In recent years, there has been an increase in the use of unconventional or microtonal systems in music perception research (Herff, Olsen, Dean, & Prince; Leung & Dean, 2018; Loui, Wessel, & Hudson Kam, 2010; Milne, 2013; Milne, Laney, & Sharp, 2016; Smit, Milne, Dean, & Weidemann, 2019, 2020). We applaud the authors for following this path as—also indicated by them—prior research on consonance has been confounded with effects of familiarity, which can be reduced by using tuning systems with intervals unfamiliar to participants.
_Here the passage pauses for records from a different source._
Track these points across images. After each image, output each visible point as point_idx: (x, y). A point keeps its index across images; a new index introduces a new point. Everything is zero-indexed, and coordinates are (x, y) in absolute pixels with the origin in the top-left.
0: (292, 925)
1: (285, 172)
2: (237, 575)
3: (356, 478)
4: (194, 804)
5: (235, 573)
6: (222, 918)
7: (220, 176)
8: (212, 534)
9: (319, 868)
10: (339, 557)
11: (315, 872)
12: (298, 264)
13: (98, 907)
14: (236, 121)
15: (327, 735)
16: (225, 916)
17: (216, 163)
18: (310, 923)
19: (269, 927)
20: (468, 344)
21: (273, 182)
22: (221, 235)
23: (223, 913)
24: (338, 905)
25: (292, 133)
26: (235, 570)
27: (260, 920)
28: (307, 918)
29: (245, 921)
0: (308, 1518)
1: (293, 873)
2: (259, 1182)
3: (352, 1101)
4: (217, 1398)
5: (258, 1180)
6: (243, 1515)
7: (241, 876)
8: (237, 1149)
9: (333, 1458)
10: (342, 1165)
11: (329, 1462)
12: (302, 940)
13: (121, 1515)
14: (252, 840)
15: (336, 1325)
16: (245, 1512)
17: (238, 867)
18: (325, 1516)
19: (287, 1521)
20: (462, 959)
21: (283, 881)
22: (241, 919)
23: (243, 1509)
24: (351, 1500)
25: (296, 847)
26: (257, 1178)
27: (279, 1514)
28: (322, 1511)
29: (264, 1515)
Friedman, Kowalewski, Vuvan, & Neill (2021) describe our 2019 study by emphasizing the differences between the studies with a particular focus on it not replicating Bowling, Purves, and Gill’s (2018) study. We would like to emphasize that our study was not designed to replicate Bowling et al., but rather to “combine multiple novel and established extrinsic and intrinsic predictors to model affective responses in a systematic approach” (Smit et al., 2019). Our study, initially inspired by Mathews, Pierce, Reeves, and Roberts (1988), aimed to collect consonance and valence ratings of a large number of Bohlen-Pierce triads. We modeled these responses with several intrinsic perceptual musical features that might be culture-independent, such as harmonicity, roughness, spectral entropy, and average pitch height, as well as culture-dependent features, such as the distance from the BP chord to the closest 12-TET chord.
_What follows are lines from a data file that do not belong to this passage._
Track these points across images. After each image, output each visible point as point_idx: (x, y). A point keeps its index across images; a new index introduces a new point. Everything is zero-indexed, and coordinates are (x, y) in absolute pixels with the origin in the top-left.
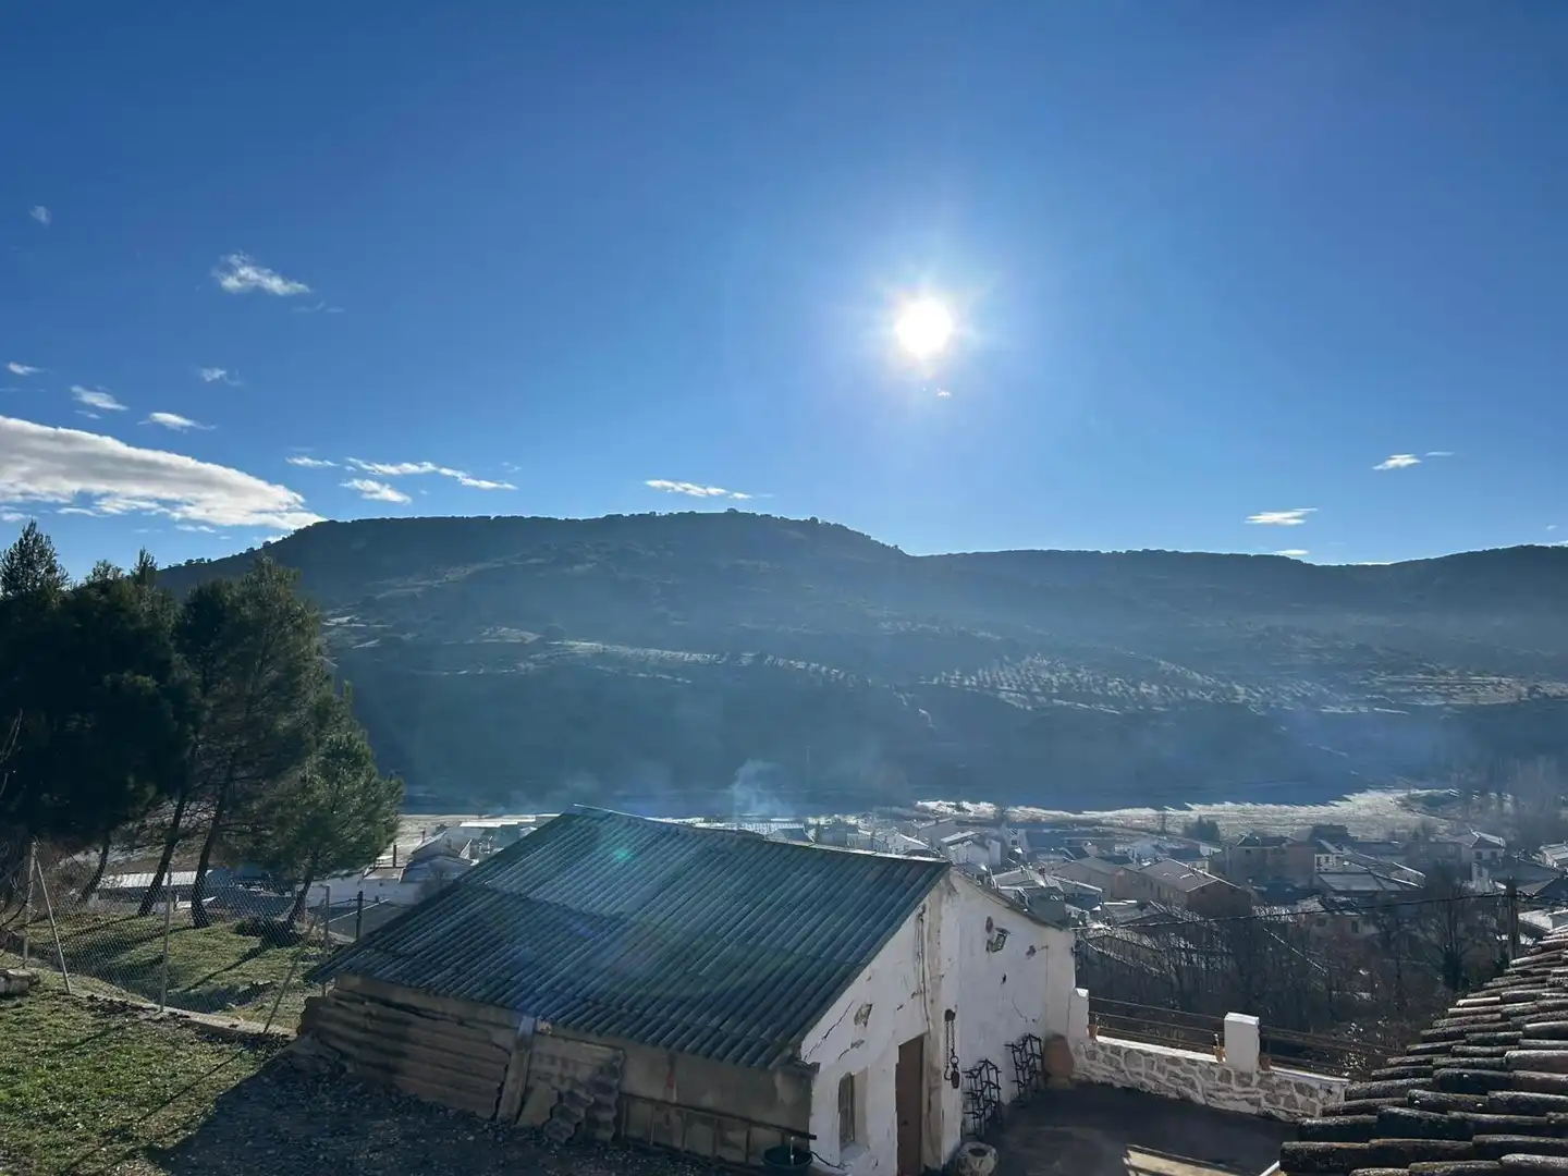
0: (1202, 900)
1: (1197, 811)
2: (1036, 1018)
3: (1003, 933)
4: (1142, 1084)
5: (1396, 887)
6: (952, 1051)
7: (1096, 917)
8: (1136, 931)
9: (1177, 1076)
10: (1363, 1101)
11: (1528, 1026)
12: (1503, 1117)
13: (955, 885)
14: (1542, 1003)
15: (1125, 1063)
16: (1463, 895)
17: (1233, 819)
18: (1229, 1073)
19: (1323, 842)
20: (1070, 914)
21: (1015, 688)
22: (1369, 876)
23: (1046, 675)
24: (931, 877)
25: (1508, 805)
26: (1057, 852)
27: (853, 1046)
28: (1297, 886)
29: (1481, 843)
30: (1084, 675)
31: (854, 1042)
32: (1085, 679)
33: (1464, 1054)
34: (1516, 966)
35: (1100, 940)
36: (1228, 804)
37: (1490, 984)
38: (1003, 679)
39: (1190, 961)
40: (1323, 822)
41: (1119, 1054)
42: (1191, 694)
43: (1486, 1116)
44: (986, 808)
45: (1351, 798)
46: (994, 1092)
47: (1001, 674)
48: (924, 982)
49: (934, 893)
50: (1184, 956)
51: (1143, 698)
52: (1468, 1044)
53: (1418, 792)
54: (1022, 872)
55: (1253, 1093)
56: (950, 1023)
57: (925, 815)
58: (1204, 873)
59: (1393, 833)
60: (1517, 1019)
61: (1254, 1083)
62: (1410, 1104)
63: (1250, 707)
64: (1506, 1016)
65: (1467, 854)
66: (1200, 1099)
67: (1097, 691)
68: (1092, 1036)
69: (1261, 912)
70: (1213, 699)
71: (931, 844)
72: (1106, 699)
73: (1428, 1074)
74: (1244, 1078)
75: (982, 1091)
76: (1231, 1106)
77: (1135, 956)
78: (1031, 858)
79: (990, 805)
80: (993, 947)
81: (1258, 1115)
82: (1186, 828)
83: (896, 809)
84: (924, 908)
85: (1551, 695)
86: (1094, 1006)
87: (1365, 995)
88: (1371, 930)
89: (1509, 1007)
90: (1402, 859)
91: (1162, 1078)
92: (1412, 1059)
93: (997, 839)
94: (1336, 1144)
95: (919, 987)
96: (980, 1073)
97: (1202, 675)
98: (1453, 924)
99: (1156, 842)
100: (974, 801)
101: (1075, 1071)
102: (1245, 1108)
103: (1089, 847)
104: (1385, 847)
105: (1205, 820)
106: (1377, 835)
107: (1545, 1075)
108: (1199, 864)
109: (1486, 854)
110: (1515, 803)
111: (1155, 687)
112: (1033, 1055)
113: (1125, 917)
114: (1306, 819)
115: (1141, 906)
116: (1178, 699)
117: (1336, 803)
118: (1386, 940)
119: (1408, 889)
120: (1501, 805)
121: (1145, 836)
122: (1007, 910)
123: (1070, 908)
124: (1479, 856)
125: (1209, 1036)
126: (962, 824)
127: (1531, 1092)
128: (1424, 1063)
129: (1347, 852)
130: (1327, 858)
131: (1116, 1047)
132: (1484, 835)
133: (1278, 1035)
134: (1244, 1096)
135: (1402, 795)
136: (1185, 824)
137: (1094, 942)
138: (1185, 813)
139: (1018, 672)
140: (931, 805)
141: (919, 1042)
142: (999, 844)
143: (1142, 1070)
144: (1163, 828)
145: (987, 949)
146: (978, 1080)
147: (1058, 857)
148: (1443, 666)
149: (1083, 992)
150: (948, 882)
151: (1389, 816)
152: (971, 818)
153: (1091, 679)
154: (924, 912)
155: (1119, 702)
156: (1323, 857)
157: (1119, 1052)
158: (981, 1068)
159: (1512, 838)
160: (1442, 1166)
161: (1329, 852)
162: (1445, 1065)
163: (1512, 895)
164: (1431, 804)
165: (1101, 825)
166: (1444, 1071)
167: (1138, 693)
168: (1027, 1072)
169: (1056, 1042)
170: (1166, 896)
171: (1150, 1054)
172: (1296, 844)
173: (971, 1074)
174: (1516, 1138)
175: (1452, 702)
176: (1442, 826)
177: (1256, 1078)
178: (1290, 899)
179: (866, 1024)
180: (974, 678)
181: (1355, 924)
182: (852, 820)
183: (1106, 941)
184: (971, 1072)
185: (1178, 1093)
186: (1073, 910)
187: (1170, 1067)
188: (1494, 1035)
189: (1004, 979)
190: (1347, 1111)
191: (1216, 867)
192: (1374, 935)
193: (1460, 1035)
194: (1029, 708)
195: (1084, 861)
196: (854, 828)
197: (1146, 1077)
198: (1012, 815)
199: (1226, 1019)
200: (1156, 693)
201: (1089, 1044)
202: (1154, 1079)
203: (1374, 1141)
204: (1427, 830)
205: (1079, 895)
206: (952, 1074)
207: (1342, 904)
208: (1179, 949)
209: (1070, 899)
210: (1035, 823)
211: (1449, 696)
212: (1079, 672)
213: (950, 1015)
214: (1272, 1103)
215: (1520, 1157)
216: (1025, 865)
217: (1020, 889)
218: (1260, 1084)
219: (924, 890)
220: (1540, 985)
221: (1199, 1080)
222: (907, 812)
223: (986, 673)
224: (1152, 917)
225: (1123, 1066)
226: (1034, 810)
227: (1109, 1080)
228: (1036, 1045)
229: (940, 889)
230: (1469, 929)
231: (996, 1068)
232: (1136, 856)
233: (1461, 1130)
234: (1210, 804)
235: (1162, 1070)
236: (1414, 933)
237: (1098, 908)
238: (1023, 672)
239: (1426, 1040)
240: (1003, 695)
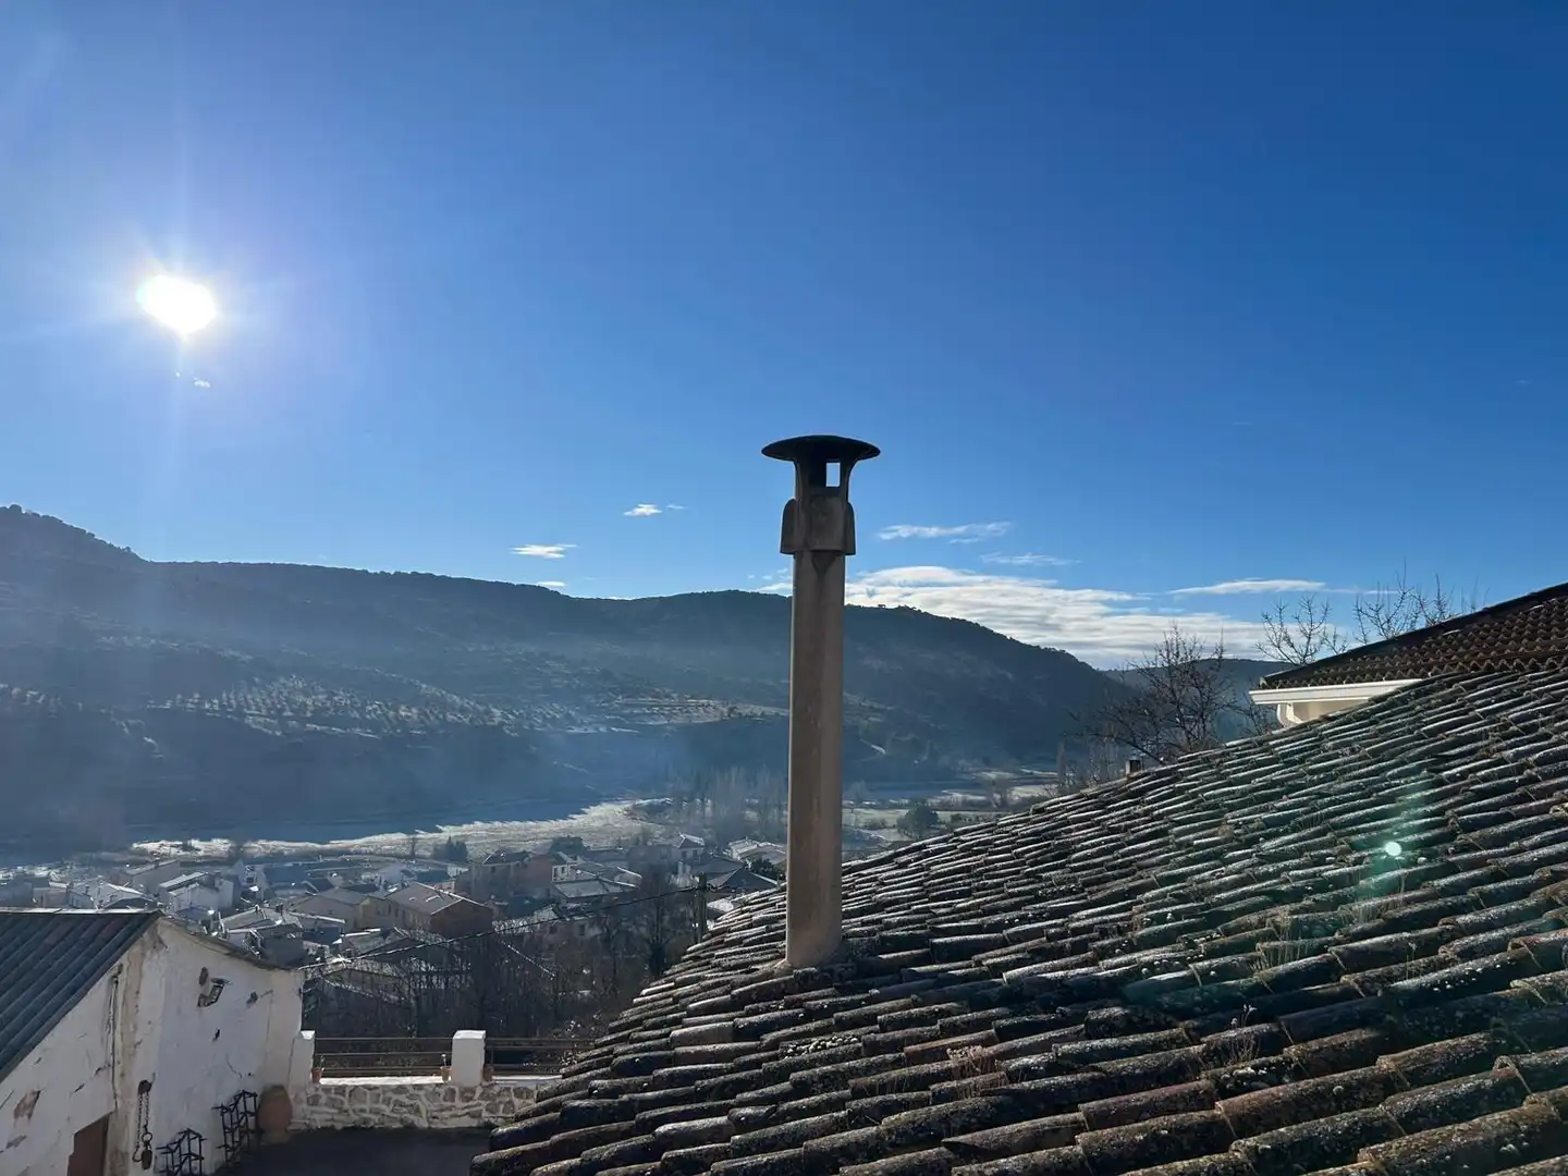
0: (445, 922)
1: (448, 832)
2: (253, 1072)
3: (220, 983)
4: (366, 1121)
5: (618, 890)
6: (145, 1127)
7: (336, 951)
8: (376, 959)
9: (402, 1105)
10: (551, 1100)
11: (691, 1006)
12: (662, 1092)
13: (163, 937)
14: (703, 983)
15: (350, 1101)
16: (671, 890)
17: (482, 837)
18: (453, 1091)
19: (561, 854)
20: (308, 950)
21: (264, 712)
22: (597, 882)
23: (301, 699)
24: (133, 930)
25: (708, 810)
26: (299, 886)
27: (9, 1145)
28: (535, 897)
29: (688, 843)
30: (342, 698)
31: (12, 1139)
32: (343, 702)
33: (640, 1040)
34: (691, 952)
35: (339, 975)
36: (478, 824)
37: (668, 972)
38: (251, 702)
39: (430, 983)
40: (562, 835)
41: (343, 1094)
42: (450, 717)
43: (649, 1094)
44: (220, 845)
45: (587, 810)
46: (195, 1164)
47: (249, 697)
48: (113, 1054)
49: (136, 949)
50: (425, 980)
51: (402, 722)
52: (646, 1029)
53: (641, 802)
54: (257, 911)
55: (475, 1106)
56: (144, 1095)
57: (142, 859)
58: (450, 894)
59: (619, 841)
60: (683, 1001)
61: (477, 1095)
62: (589, 1095)
63: (505, 728)
64: (677, 999)
65: (676, 854)
66: (423, 1123)
67: (356, 714)
68: (316, 1079)
69: (499, 926)
70: (471, 721)
71: (147, 891)
72: (364, 724)
73: (608, 1063)
74: (467, 1094)
75: (180, 1166)
76: (453, 1124)
77: (374, 985)
78: (269, 895)
79: (225, 841)
80: (206, 1001)
81: (479, 1128)
82: (435, 850)
83: (105, 854)
84: (121, 966)
85: (744, 715)
86: (319, 1046)
87: (586, 992)
88: (594, 932)
89: (680, 991)
90: (624, 863)
91: (387, 1110)
92: (597, 1052)
93: (229, 878)
94: (521, 1148)
95: (107, 1062)
96: (179, 1146)
97: (462, 699)
98: (660, 919)
99: (404, 867)
100: (205, 838)
101: (293, 1120)
102: (467, 1122)
103: (335, 878)
104: (611, 854)
105: (454, 841)
106: (606, 844)
107: (698, 1048)
108: (445, 885)
109: (690, 854)
110: (714, 806)
111: (414, 710)
112: (246, 1113)
113: (368, 947)
114: (548, 833)
115: (384, 934)
116: (437, 722)
117: (575, 816)
118: (607, 940)
119: (627, 890)
120: (703, 810)
121: (394, 862)
122: (227, 957)
123: (308, 944)
124: (684, 854)
125: (436, 1057)
126: (188, 865)
127: (686, 1065)
128: (607, 1053)
129: (580, 861)
130: (563, 869)
131: (340, 1087)
132: (689, 837)
133: (505, 1044)
134: (466, 1110)
135: (628, 805)
136: (435, 846)
137: (332, 977)
138: (436, 835)
139: (269, 695)
140: (151, 846)
141: (102, 1126)
142: (231, 884)
143: (366, 1107)
144: (413, 852)
145: (199, 1005)
146: (176, 1154)
147: (300, 892)
148: (667, 690)
149: (309, 1035)
150: (154, 934)
151: (617, 825)
152: (200, 858)
153: (349, 702)
154: (119, 972)
155: (375, 726)
156: (559, 868)
157: (344, 1091)
158: (180, 1141)
159: (709, 837)
160: (608, 1149)
161: (565, 863)
162: (624, 1053)
163: (703, 888)
164: (652, 812)
165: (349, 853)
166: (621, 1058)
167: (397, 717)
168: (237, 1133)
169: (275, 1095)
170: (411, 920)
171: (376, 1088)
172: (539, 858)
173: (168, 1150)
174: (670, 1110)
175: (672, 721)
176: (657, 831)
177: (479, 1091)
178: (526, 912)
179: (30, 1116)
180: (216, 701)
181: (582, 927)
182: (41, 872)
183: (345, 976)
184: (167, 1147)
185: (402, 1121)
186: (311, 946)
187: (395, 1097)
188: (664, 1018)
189: (218, 1034)
190: (536, 1113)
191: (463, 885)
192: (596, 936)
193: (638, 1023)
194: (278, 734)
195: (329, 894)
196: (45, 881)
197: (371, 1112)
198: (249, 851)
199: (455, 1037)
200: (415, 717)
201: (311, 1091)
202: (377, 1112)
203: (556, 1137)
204: (646, 835)
205: (320, 929)
206: (143, 1154)
207: (572, 910)
208: (421, 973)
209: (311, 935)
210: (278, 856)
211: (668, 717)
212: (335, 695)
213: (145, 1087)
214: (492, 1112)
215: (669, 1127)
216: (261, 904)
217: (253, 931)
218: (482, 1097)
219: (123, 946)
220: (705, 967)
221: (424, 1105)
222: (118, 857)
223: (232, 696)
224: (394, 945)
225: (346, 1106)
226: (275, 843)
227: (329, 1124)
228: (250, 1101)
229: (143, 944)
230: (673, 921)
231: (199, 1136)
232: (383, 882)
233: (627, 1110)
234: (460, 825)
235: (387, 1101)
236: (630, 930)
237: (339, 941)
238: (274, 695)
239: (612, 1031)
240: (249, 720)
It is important to emphasize that these predictors have many different mathematical quantifications; there is no single measure of harmonicity. Friedman et al. (2021) state that harmonicity in Smit et al. (2019) is “gauged using a relatively comprehensive measure akin to that of Harrison and Pearce (2020).” In fact, there is no kinship between these two quantifications of harmonicity. The latter is based on the quantification of harmonicity introduced and defined in Milne (2013) and Milne et al. (2016), but the method specified in Smit et al. (2019) is quite different to that, conceptually and mathematically. It would certainly be interesting to test multiple quantifications of harmonicity with the BP ratings obtained by Friedman et al. and by Smit et al. (2019). Besides harmonicity, we also included measures of roughness and spectral entropy. The latter is particularly interesting when studying unfamiliar (microtonal) musical systems, as it provides a way to capture the unpredictability of the spectrum of a chord.
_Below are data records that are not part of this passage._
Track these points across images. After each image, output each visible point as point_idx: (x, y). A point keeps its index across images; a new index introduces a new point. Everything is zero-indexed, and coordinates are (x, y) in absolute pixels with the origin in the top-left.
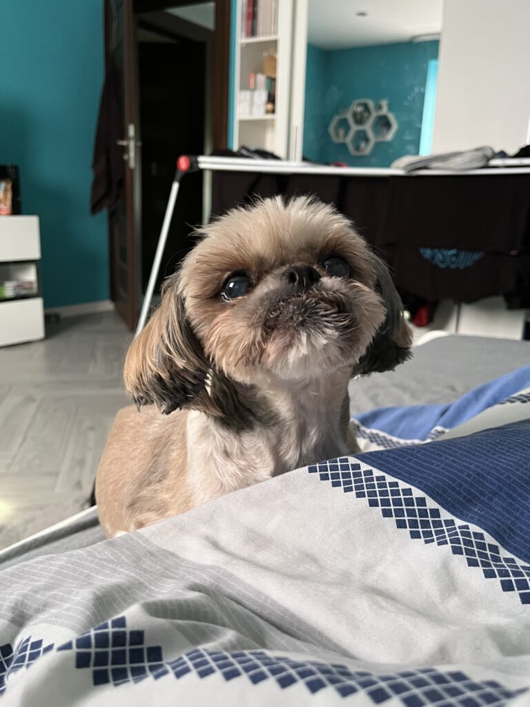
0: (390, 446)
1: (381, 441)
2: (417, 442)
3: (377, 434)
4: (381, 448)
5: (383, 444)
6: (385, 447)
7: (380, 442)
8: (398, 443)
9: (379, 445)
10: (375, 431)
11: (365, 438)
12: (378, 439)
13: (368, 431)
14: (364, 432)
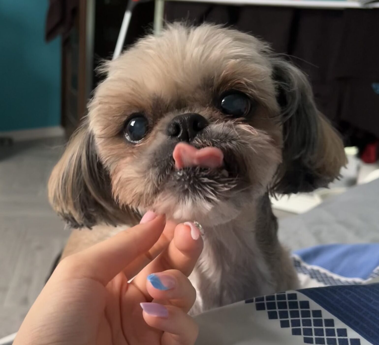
0: (331, 283)
1: (322, 277)
2: (358, 280)
3: (318, 271)
4: (321, 285)
5: (323, 281)
6: (326, 284)
7: (320, 279)
8: (339, 280)
9: (319, 281)
10: (315, 268)
11: (305, 274)
12: (318, 276)
13: (309, 267)
14: (305, 268)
Friedman et al. (2021) state that we “did not equate the average pitch heights of component chord tones,” but it is only by including variations in mean pitch that we can explicitly model its effect on pleasantness. Our experimental design allowed us to show that, for our participants, mean pitch is one of the most important predictors of pleasantness: any set of stimuli without such variation will miss this crucial fact. Finally, we included a measure that accounts for the difference between the tested chords and the closest Western chord, thereby controlling for specific aspects of familiarity.
We also have some concerns with the statistical methods reported in this paper. In the tests of correlations, there are a number of post hoc analyses where the data are subdivided until significance is achieved. It is not clear exactly how the regressions were performed, but it appears to be on responses averaged over participants. We suggest that using a mixed effects model applied to the unaveraged data (where the intercept and slope vary for each participant), and modeling the Likert data as ordinal, might be a better approach. In our own study we employed a Bayesian mixed effects model that allows for the full posterior distribution of every effect to be estimated and protects against overfitting.
Overall, our results support not only the inclusion of roughness, harmonicity, and familiarity, but also spectral entropy and, notably, mean pitch height. All of these are complementary predictors of pleasantness (and valence) for Bohlen Pierce chords. Furthermore, these findings—for every predictor—have been recently replicated with different participants in a different experimental setting (Smit et al., 2020).
We also caution against conflating evidence for harmonicity with vocal similarity. There are other possible mechanisms by which harmonicity may predict consonance, including perceptual fluency and learned associations. Experiments such as ours and Friedman et al.’s (2021) are not designed to distinguish between such possibilities.
Music and emotion perception are both complex and involve a vast array of different perceptual processes. The results from Friedman et al. (2021) and our studies (Smit et al., 2019, 2020) highlight the need for composite models when studying affect perception in music.